Jim Wanserski

Jim Wanserski

Sound and thoughtful advice has been extremely influential to me, and responsible for favorably impacting much of my career. As a matter of fact, relationships maintained from that valued “counsel” have now led directly to business opportunities. Looking backwards, it was clearly beneficial for me to have done two very important things: first, to listen…and second…to act on such advice. I certainly did not anticipate the magnitude or long-term nature of its impacts.

Over the course of the last several years, I have filled a number of executive positions and executed high-level consulting projects, including nominations as trustee by the United States Department of Justice. I have been told that the number of assignments, management experience, and the variety of industry experiences have been most instrumental in securing those selections. That history also includes uncovering fraud, testifying, and subsequently giving over 50 presentations on multiple topics, in particular “fraud prevention and detection.”

One thing has consistently occurred to me, I look like many other senior business people, with similar backgrounds, comparable responsibilities, and common experiences. My tenure and experience with public and private companies in industry, my Midwest upbringing and education (BSBA-Accounting/MBA-Management), functional work history in audit, accounting, finance, operations, consulting, or the assignments from government/regulatory agencies…mirrors my audiences.

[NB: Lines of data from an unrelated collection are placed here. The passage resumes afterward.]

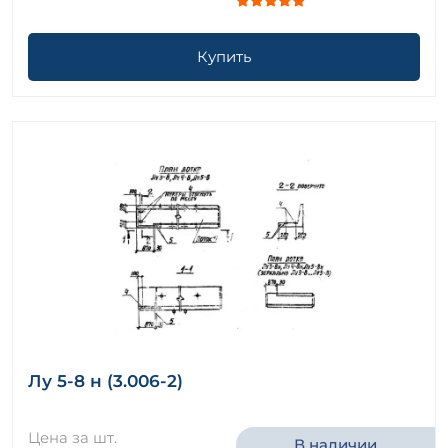
Купить
Лу 5-8 н (3.006-2)
Цена за шт.
В наличии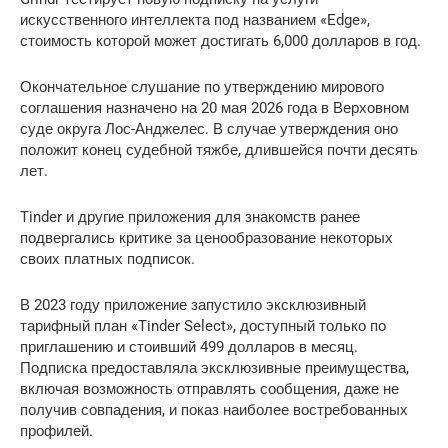
искусственного интеллекта под названием «Edge»,
стоимость которой может достигать 6,000 долларов в год.
Окончательное слушание по утверждению мирового
соглашения назначено на 20 мая 2026 года в Верховном
суде округа Лос-Анджелес. В случае утверждения оно
положит конец судебной тяжбе, длившейся почти десять
лет.
Tinder и другие приложения для знакомств ранее
подвергались критике за ценообразование некоторых
своих платных подписок.
В 2023 году приложение запустило эксклюзивный
тарифный план «Tinder Select», доступный только по
приглашению и стоивший 499 долларов в месяц.
Подписка предоставляла эксклюзивные преимущества,
включая возможность отправлять сообщения, даже не
получив совпадения, и показ наиболее востребованных
профилей.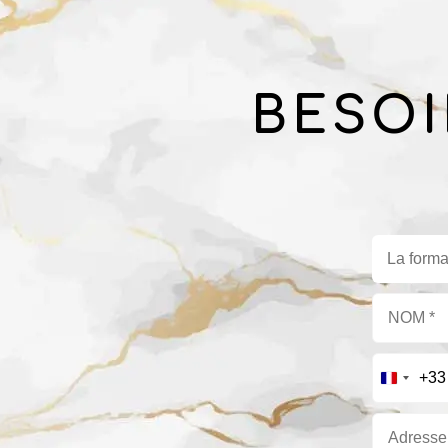
BESOI
La forma
+33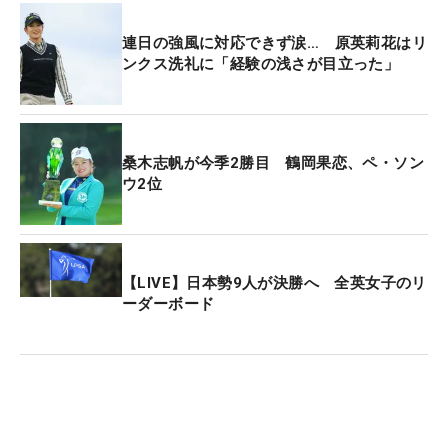
連日の強風に対応できず涙… 原英莉花はリ
ンクス洗礼に「経験の浅さが目立った」
桑木志帆が今季2勝目 鶴岡果恋、ペ・ソン
ウ2位
【LIVE】日本勢9人が決勝へ 全英女子のリ
ーダーボード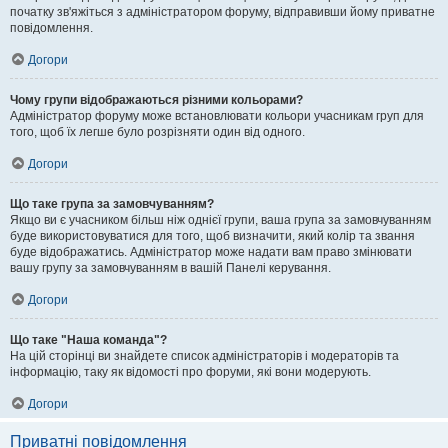
початку зв'яжіться з адміністратором форуму, відправивши йому приватне
повідомлення.
Догори
Чому групи відображаються різними кольорами?
Адміністратор форуму може встановлювати кольори учасникам груп для
того, щоб їх легше було розрізняти один від одного.
Догори
Що таке група за замовчуванням?
Якщо ви є учасником більш ніж однієї групи, ваша група за замовчуванням
буде використовуватися для того, щоб визначити, який колір та звання
буде відображатись. Адміністратор може надати вам право змінювати
вашу групу за замовчуванням в вашій Панелі керування.
Догори
Що таке "Наша команда"?
На цій сторінці ви знайдете список адміністраторів і модераторів та
інформацію, таку як відомості про форуми, які вони модерують.
Догори
Приватні повідомлення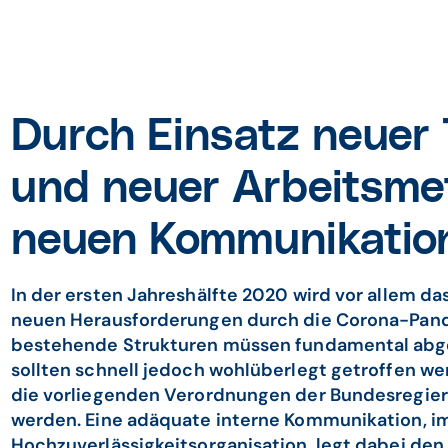
Durch Einsatz neuer
und neuer Arbeitsme
neuen Kommunikati
In der ersten Jahreshälfte 2020 wird vor allem d
neuen Herausforderungen durch die Corona-Pand
bestehende Strukturen müssen fundamental abg
sollten schnell jedoch wohlüberlegt getroffen w
die vorliegenden Verordnungen der Bundesregie
werden. Eine adäquate interne Kommunikation, im
Hochzuverlässigkeitsorganisation, legt dabei den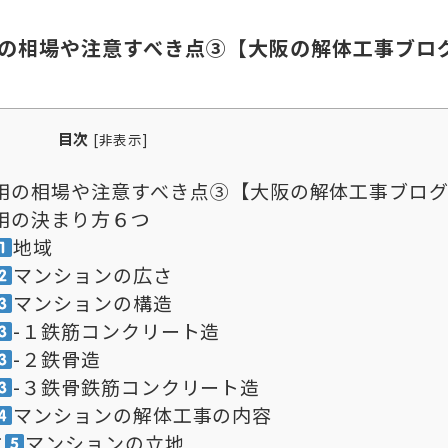
の相場や注意すべき点③【大阪の解体工事ブロ
目次
[
非表示
]
用の相場や注意すべき点③【大阪の解体工事ブロ
用の決まり方６つ
地域
マンションの広さ
マンションの構造
-１鉄筋コンクリート造
-２鉄骨造
-３鉄骨鉄筋コンクリート造
マンションの解体工事の内容
方
マンションの立地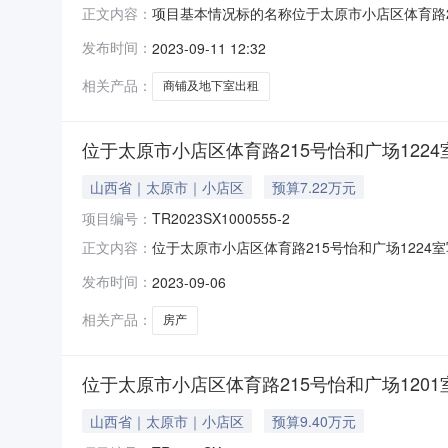
项目基本情况标的名称位于太原市小店区体育路2
正文内容：
税信息发布期满后，如未征集到意向受让方延长
发布时间：
2023-09-11 12:32
落位置:出租标的土地证号:出租房屋使用现状:出
整方式:押金支
相关产品：
商铺及地下室出租
位于太原市小店区体育路215号怡和广场1224
山西省｜太原市｜小店区
预算7.22万元
项目编号：
TR2023SX1000555-2
位于太原市小店区体育路215号怡和广场1224室写字
正文内容：
2023-10-16交易品类资产租赁所在地区山西
发布时间：
2023-09-06
人：郭志龙联系电话：18234113558项目
相关产品：
房产
位于太原市小店区体育路215号怡和广场1201
山西省｜太原市｜小店区
预算9.40万元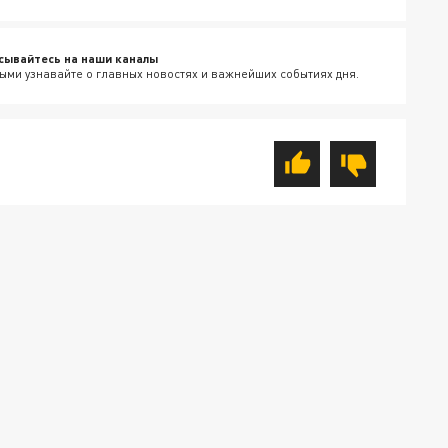
сывайтесь на наши каналы
ыми узнавайте о главных новостях и важнейших событиях дня.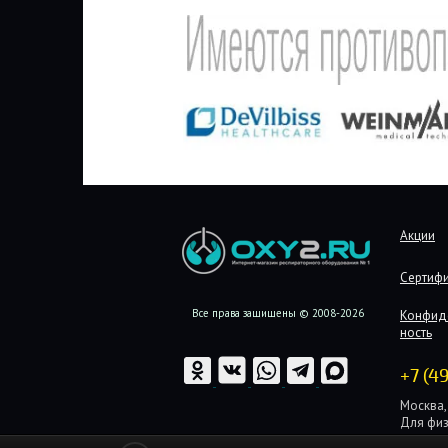
Акции
Сертиф
Все права защищены © 2008-2026
Конфид
ность
+7 (4
Москва, 
Для физ
Для юри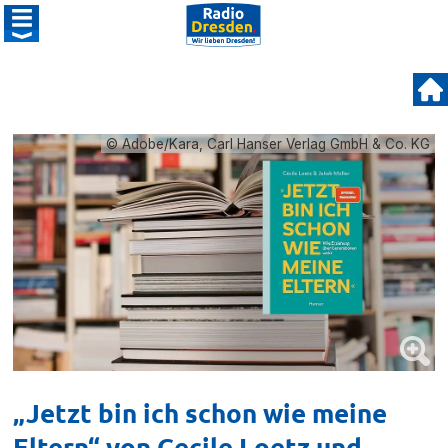
© Adobe/Kara, Carl Hanser Verlag GmbH & Co. KG
„Jetzt bin ich schon wie meine
Eltern“ von Cecile Loetz und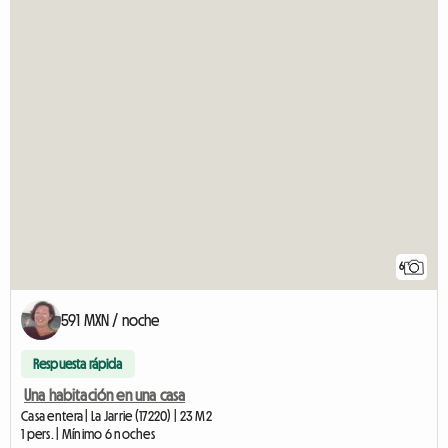
6
591 MXN / noche
Respuesta rápida
Una habitación en una casa
Casa entera | La Jarrie (17220) | 23 M2
1 pers. | Mínimo 6 noches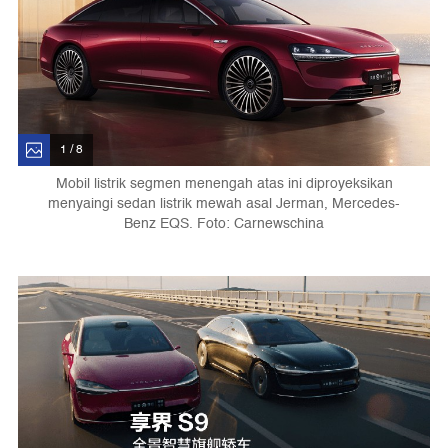
1 / 8
Mobil listrik segmen menengah atas ini diproyeksikan
menyaingi sedan listrik mewah asal Jerman, Mercedes-
Benz EQS. Foto: Carnewschina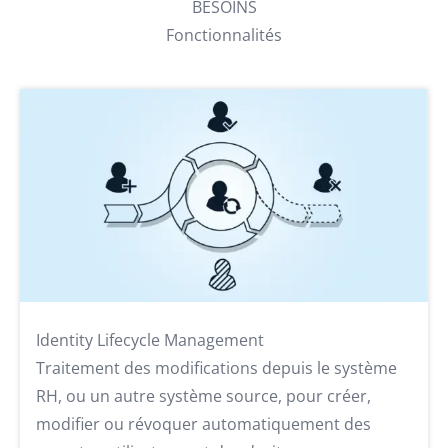
BESOINS
Fonctionnalités
Identity Lifecycle Management
Traitement des modifications depuis le système
RH, ou un autre système source, pour créer,
modifier ou révoquer automatiquement des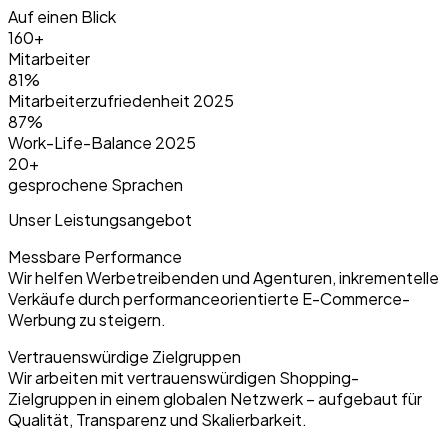
Auf einen Blick
160+
Mitarbeiter
81%
Mitarbeiterzufriedenheit 2025
87%
Work-Life-Balance 2025
20+
gesprochene Sprachen
Unser Leistungsangebot
Messbare Performance
Wir helfen Werbetreibenden und Agenturen, inkrementelle
Verkäufe durch performanceorientierte E-Commerce-
Werbung zu steigern.
Vertrauenswürdige Zielgruppen
Wir arbeiten mit vertrauenswürdigen Shopping-
Zielgruppen in einem globalen Netzwerk – aufgebaut für
Qualität, Transparenz und Skalierbarkeit.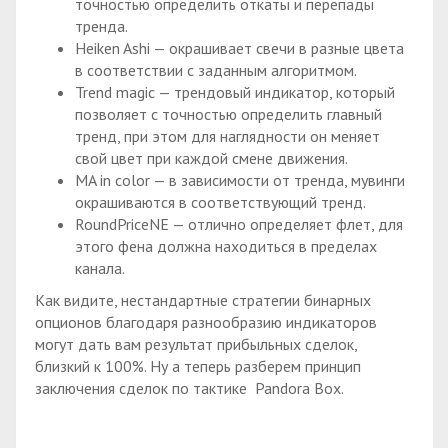
точностью определить откаты и перепады
тренда.
Heiken Ashi — окрашивает свечи в разные цвета
в соответствии с заданным алгоритмом.
Trend magic — трендовый индикатор, который
позволяет с точностью определить главный
тренд, при этом для наглядности он меняет
свой цвет при каждой смене движения.
MA in color — в зависимости от тренда, мувинги
окрашиваются в соответствующий тренд.
RoundPriceNE — отлично определяет флет, для
этого фена должна находиться в пределах
канала.
Как видите, нестандартные стратегии бинарных
опционов благодаря разнообразию индикаторов
могут дать вам результат прибыльных сделок,
близкий к 100%. Ну а теперь разберем принцип
заключения сделок по тактике Pandora Box.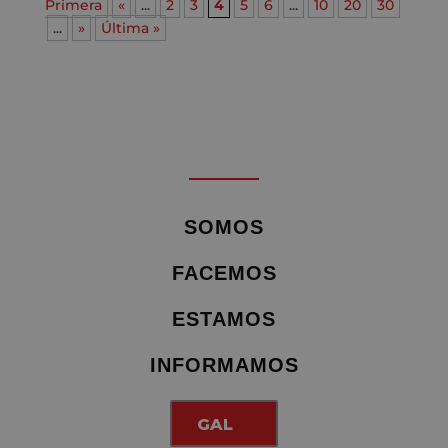
Primera
«
...
2
3
4
5
6
...
10
20
30
...
»
Última »
SOMOS
FACEMOS
ESTAMOS
INFORMAMOS
GAL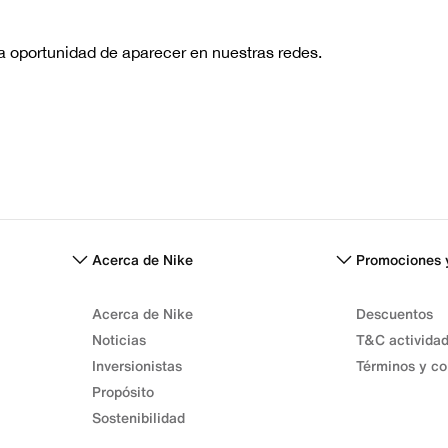
Acerca de Nike
Promociones 
Acerca de Nike
Descuentos
Noticias
T&C activida
Inversionistas
Términos y co
Propósito
Sostenibilidad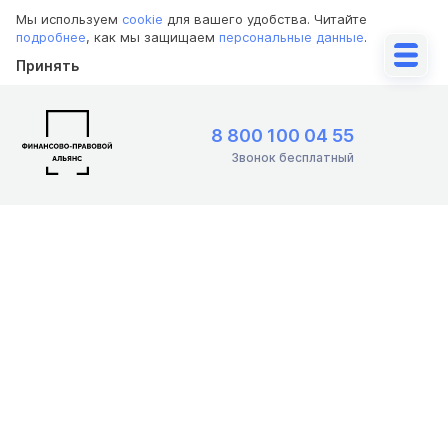
Мы используем
cookie
для вашего удобства. Читайте
подробнее
, как мы защищаем
персональные данные
.
Принять
8 800 100 04 55
Звонок бесплатный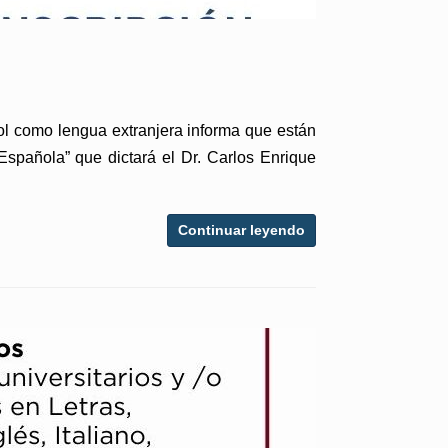
ol como lengua extranjera informa que están
Española” que dictará el Dr. Carlos Enrique
Continuar leyendo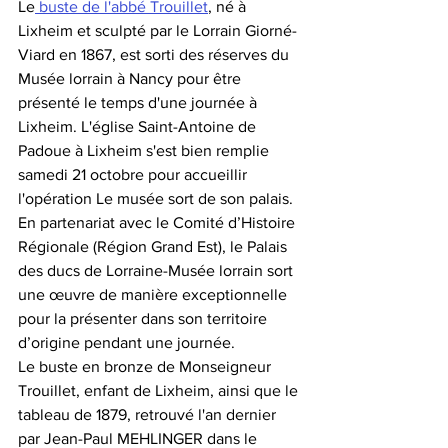
Le
 buste de l'abbé Trouillet
, né à 
Lixheim et sculpté par le Lorrain Giorné-
Viard en 1867, est sorti des réserves du 
Musée lorrain à Nancy pour être 
présenté le temps d'une journée à 
Lixheim. L'église Saint-Antoine de 
Padoue à Lixheim s'est bien remplie 
samedi 21 octobre pour accueillir 
l'opération Le musée sort de son palais. 
En partenariat avec le Comité d’Histoire 
Régionale (Région Grand Est), le Palais 
des ducs de Lorraine-Musée lorrain sort 
une œuvre de manière exceptionnelle 
pour la présenter dans son territoire 
d’origine pendant une journée.
Le buste en bronze de Monseigneur 
Trouillet, enfant de Lixheim, ainsi que le 
tableau de 1879, retrouvé l'an dernier 
par Jean-Paul MEHLINGER dans le 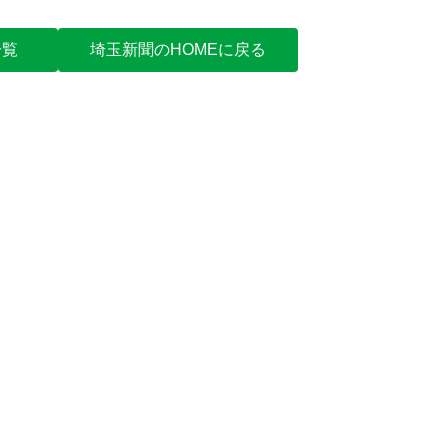
一覧
埼玉新聞のHOMEに戻る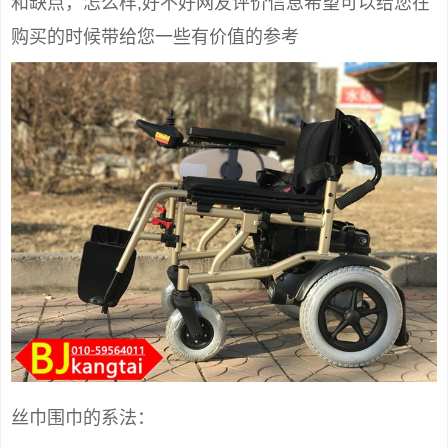
和缺点，怎么样,好不好网友评价信息希望可以给您在
购买的时候带给您一些有价值的参考
丝巾围巾的系法：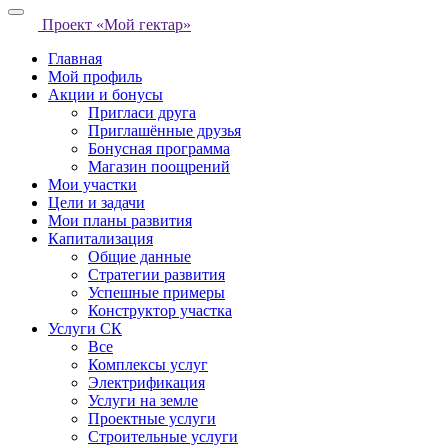
Проект «Мой гектар»
Главная
Мой профиль
Акции и бонусы
Пригласи друга
Приглашённые друзья
Бонусная программа
Магазин поощрений
Мои участки
Цели и задачи
Мои планы развития
Капитализация
Общие данные
Стратегии развития
Успешные примеры
Конструктор участка
Услуги СК
Все
Комплексы услуг
Электрификация
Услуги на земле
Проектные услуги
Строительные услуги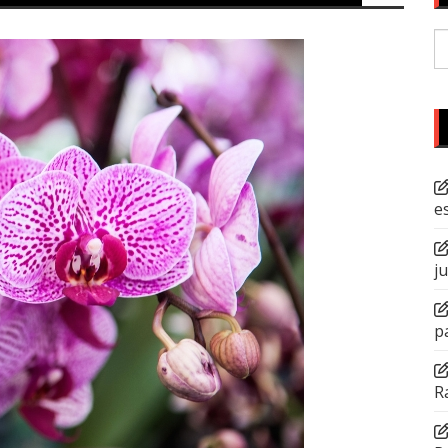
P
po
e
j
p
R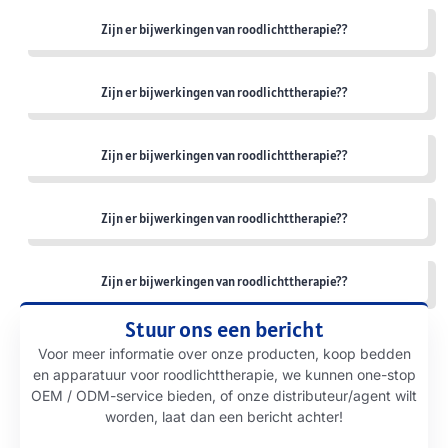
Zijn er bijwerkingen van roodlichttherapie??
Zijn er bijwerkingen van roodlichttherapie??
Zijn er bijwerkingen van roodlichttherapie??
Zijn er bijwerkingen van roodlichttherapie??
Zijn er bijwerkingen van roodlichttherapie??
Stuur ons een bericht
Voor meer informatie over onze producten, koop bedden
en apparatuur voor roodlichttherapie, we kunnen one-stop
OEM / ODM-service bieden, of onze distributeur/agent wilt
worden, laat dan een bericht achter!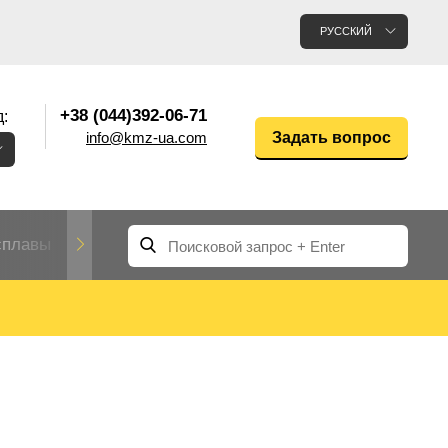
РУССКИЙ
+38 (044)392-06-71
:
info@kmz-ua.com
Задать вопрос
сплавы
Редкие и тугоплавкие металлы
Цветные
Вольфрам
Молибден
Алюмин
прокат
лавы
Труба, трубка
Прокат редких металлов
Молибденовая
вольфрамовая
труба, трубка
Алюмини
Дюралев
труба
прокат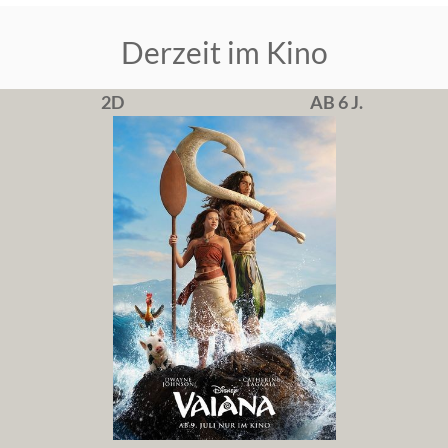
Derzeit im Kino
2D
AB 6 J.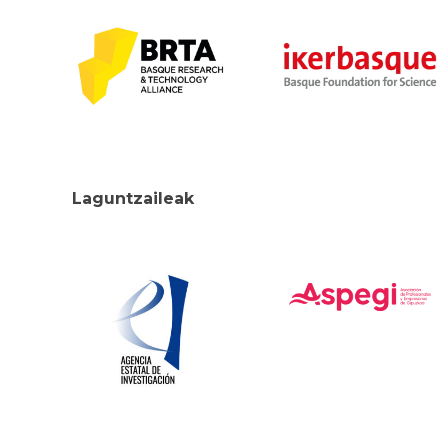
Laguntzaileak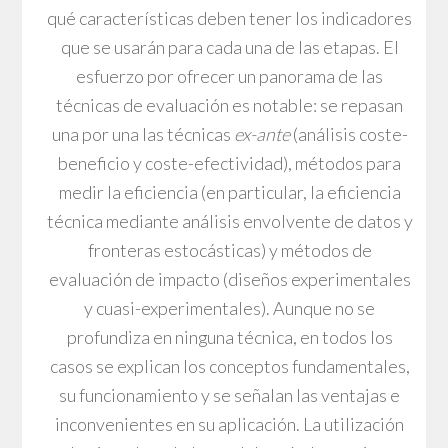
qué características deben tener los indicadores
que se usarán para cada una de las etapas. El
esfuerzo por ofrecer un panorama de las
técnicas de evaluación es notable: se repasan
una por una las técnicas
ex-ante
(análisis coste-
beneficio y coste-efectividad), métodos para
medir la eficiencia (en particular, la eficiencia
técnica mediante análisis envolvente de datos y
fronteras estocásticas) y métodos de
evaluación de impacto (diseños experimentales
y cuasi-experimentales). Aunque no se
profundiza en ninguna técnica, en todos los
casos se explican los conceptos fundamentales,
su funcionamiento y se señalan las ventajas e
inconvenientes en su aplicación. La utilización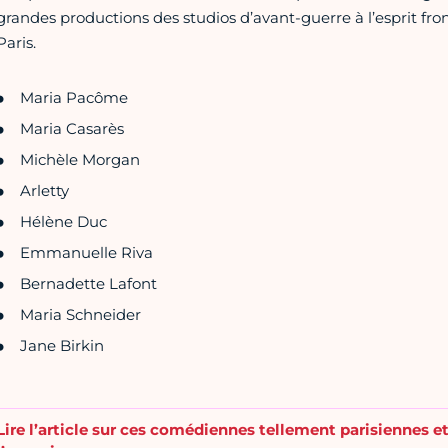
grandes productions des studios d’avant-guerre à l’esprit f
Paris.
Maria Pacôme
Maria Casarès
Michèle Morgan
Arletty
Hélène Duc
Emmanuelle Riva
Bernadette Lafont
Maria Schneider
Jane Birkin
Lire l’article sur ces comédiennes tellement parisiennes e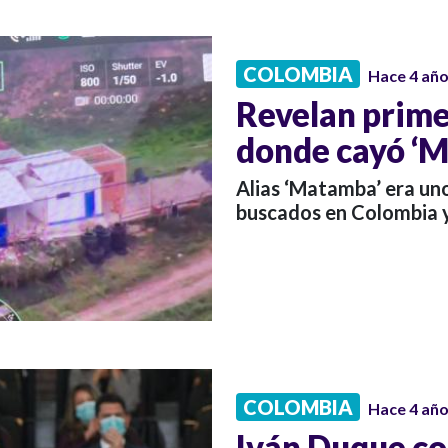
COLOMBIA
Hace 4 añ
Revelan prime
donde cayó ‘
Alias ‘Matamba’ era un
buscados en Colombia y
COLOMBIA
Hace 4 añ
Iván Duque co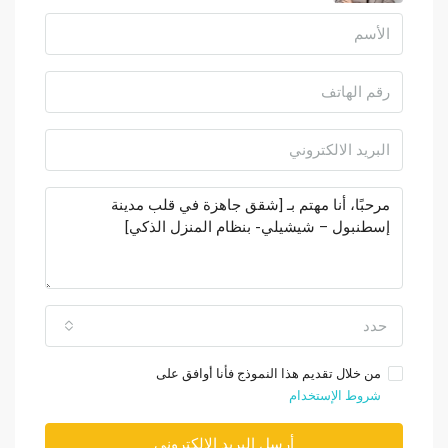
حدد
من خلال تقديم هذا النموذج فأنا أوافق على
شروط الإستخدام
أرسل البريد الإلكتروني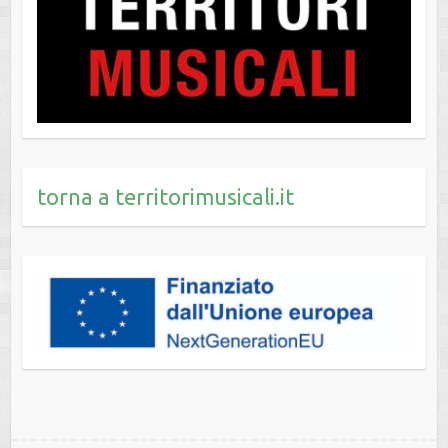
torna a territorimusicali.it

Quite frankly, senior people possess valuable if not unique perspectives to impart to peer groups, to people we mentor, our associates, and for the benefit of those people under our direction. I recently determined to do just that, to join the electronic media and offer a platform for perspectives, opinions, observations, and “lessons-learned.” Furthermore, I intend to provide such lessons in “clear and crisp communiqués,” so they can be easily understood and applied.

Hence…this blog.

Now, not all of this is my original thinking, personal experiences, and insights. It is with great pride that many lessons are blatantly repeated, important things I have learned from bosses, staffers, writers, speakers, across all the disciplines. These observations result from any number of sources: the classics, a philosophy course long ago, someone’s hard-won victory, practical wisdom, ethical guidance, or taken directly from special people who made a distinct impression on me. Consider my commentary rooted in sources reflective of your own. Use any of them as you see fit, and maybe take a hard look at your opportunities to provide insights to those people who could use a lift, an insight, a motivation, maybe even a “call-to-action.” It wasn’t me, but someone said “if you are not growing, you are dying,” so, take the opportunity to “spread your wealth” this same way.

The people who have made a difference in my life have been waiting for me to reciprocate.

So, while this blog will be initially populated with lessons-learned from my “fraud prevention and detection” experiences, you will subsequently see observations on operations, turnaround, actionable data, accounting, ethics, and other relevant topics.